Concept: 8 Some very good work here. I am very pleased to see you being more original with the iPad rather than simply resorting to menstruation jokes. It is also good to see you doing the tone well, the article sounds like a newspaper article, my only complaint on that being that the article feels slightly unfinished at the end ending on the conclusion that many giants will be unable to afford the device, some reactions to this would make the article feel a bit more like a full news article. For instance you could have a quote from a giant along these lines: "A prospective consumer agreed saying 'Me work many hours in mine, all money go on fixing roof of neighbour's house, nothing to spend on new thingy' It seems Mr Stevens has a point, whether this will have a serious effect on sales of the iPad remains to be seen." I'm not suggesting that you write an entire extra section with detailed financial projections but rather that you give the impression that all angles of this story have been covered in reporting it.

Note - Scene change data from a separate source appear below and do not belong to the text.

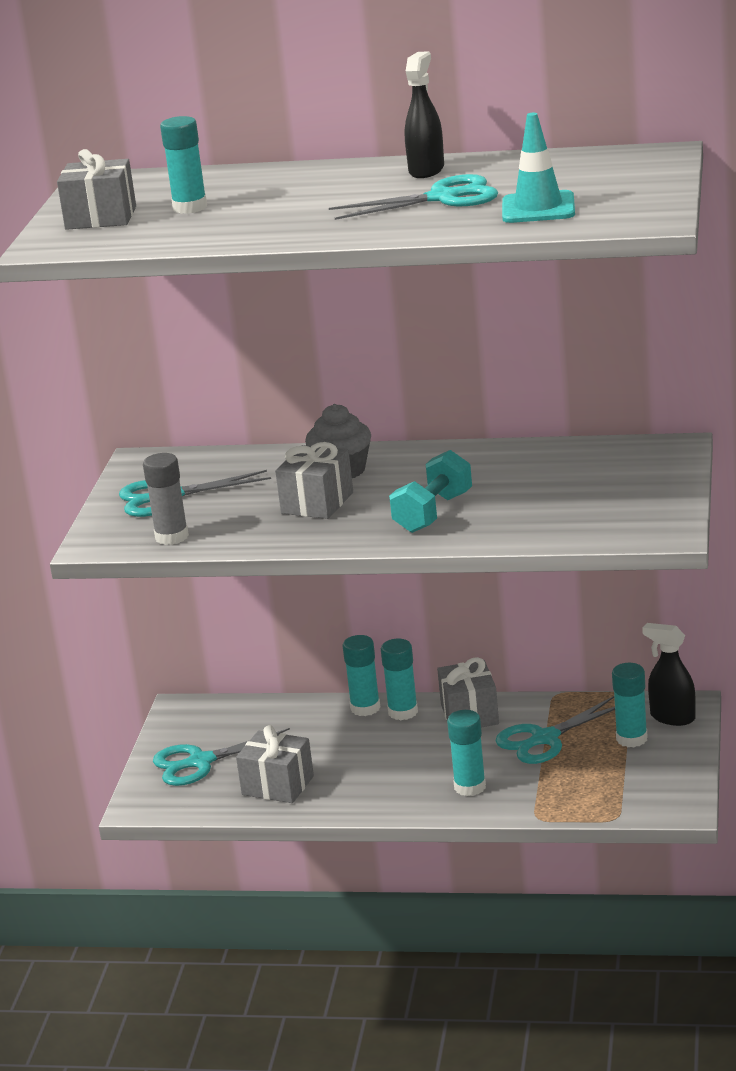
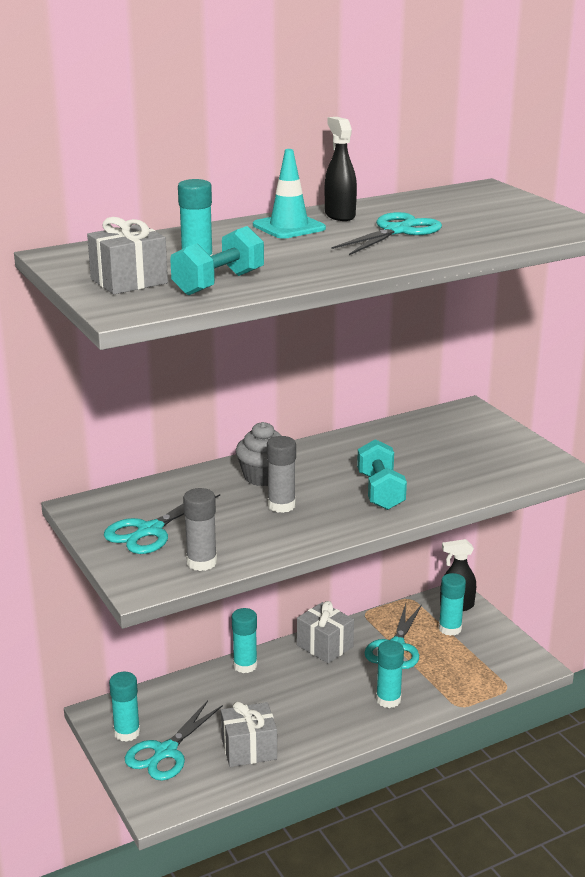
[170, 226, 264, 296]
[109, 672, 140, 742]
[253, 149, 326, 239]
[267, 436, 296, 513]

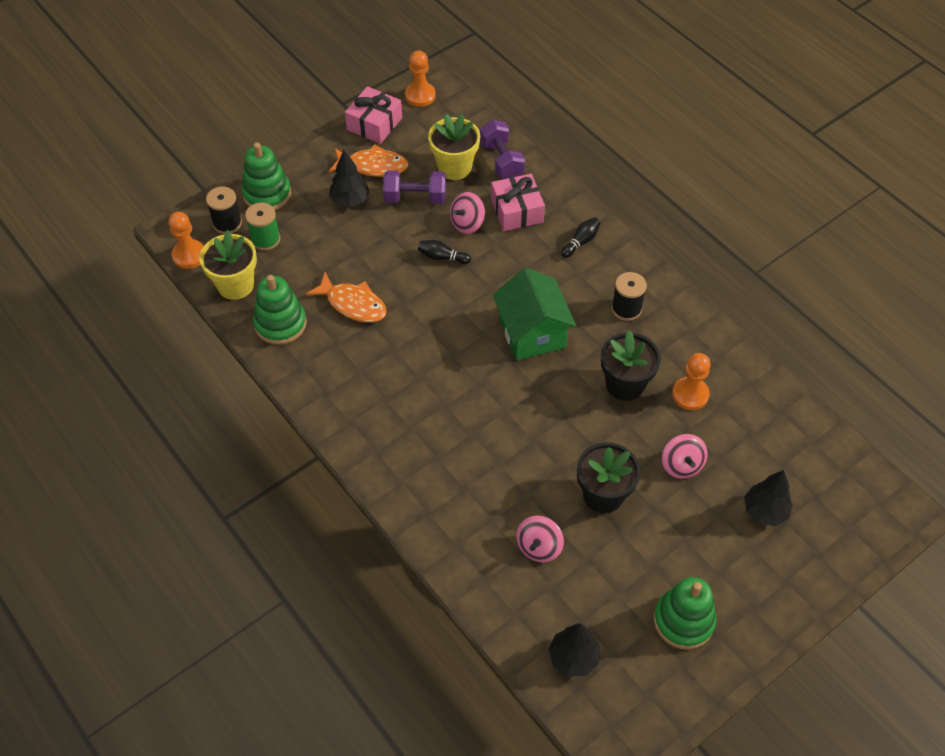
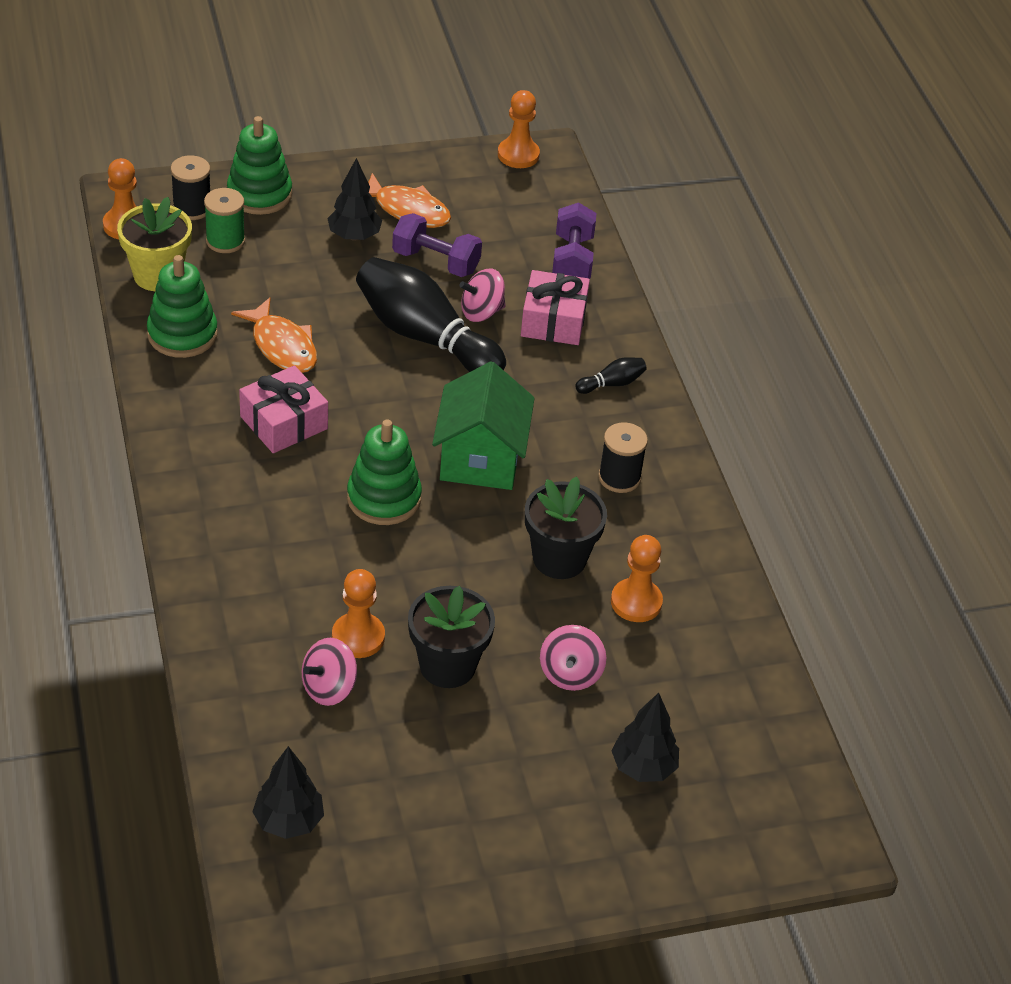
[428, 113, 480, 180] (first image)
[332, 569, 385, 658]
[239, 365, 328, 453]
[347, 419, 422, 525]
[356, 257, 506, 372]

Beyond that you have done some good work here.
Prose and formatting: 9 Not much to say here considering the length of the article. The spelling and grammar are generally good, I could only identify a couple of very minor issues, and those are points to be contended, my advice would be to make sure you are happy with everything with a final proofread of the article. The image is OK and I can't really come up with any criticism for it, it is appropriate for the article and is formatted in a way that doesn't disrupt the readability of the article. As I said, not much to be said here, make sure everything is as you want it then you are done with this one.
Images: 8 OK, my main criticism of the image is the caption, as it doesn't really seem to fit with the story you are putting across. Take some time and consider different ways you can caption it. UnNews articles have specific ways of doing so that work well, so why not take a look at some of the featured UnNews article's for ideas for a good style; some articles use quotes as the image quote, and there are lots of other styles. The main thing is that you should try to relate it back a bit more, the point that it is big is OK, but the link is tenuous at best and I would recommend a link that is more easily obtainable. My only other complaint is that the image seems a bit scruffy around Jobs' hands, is this a result of editing or simply the original source work? If it is the source work then you needn't worry about it, if you have edited it slightly then you should try cleaning it up. Otherwise you are good here.

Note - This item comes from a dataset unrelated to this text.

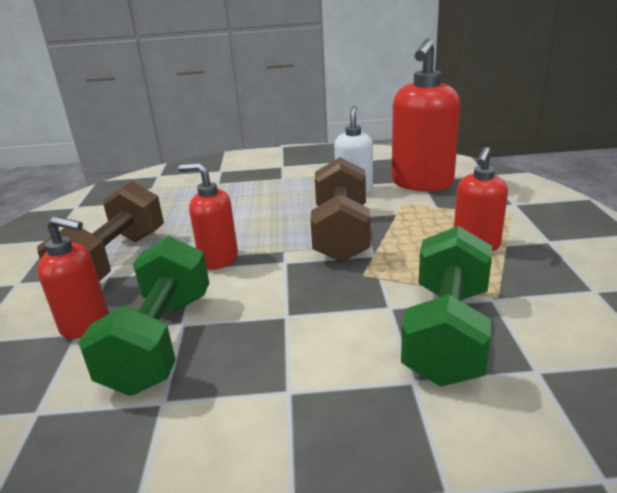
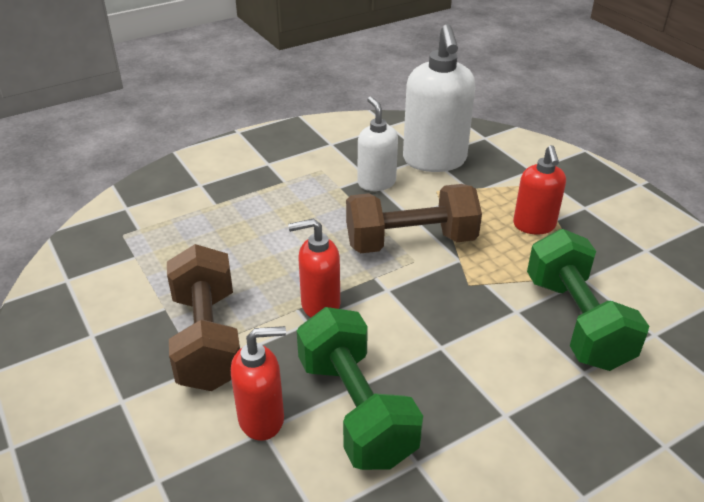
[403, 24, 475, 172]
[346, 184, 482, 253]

Miscellaneous: 8 My overall grade of the article.
Final Score: 40 A short enjoyable piece that does the majority of things right, a couple of small problems drag you back but you mostly make up for these. I really like your more original take on the iPad and I am impressed with your talent for the UnNews style, a little more work on this one and it will be a very solid article. If you have any questions or comments then you can leave them on my talk page. Good luck making any changes.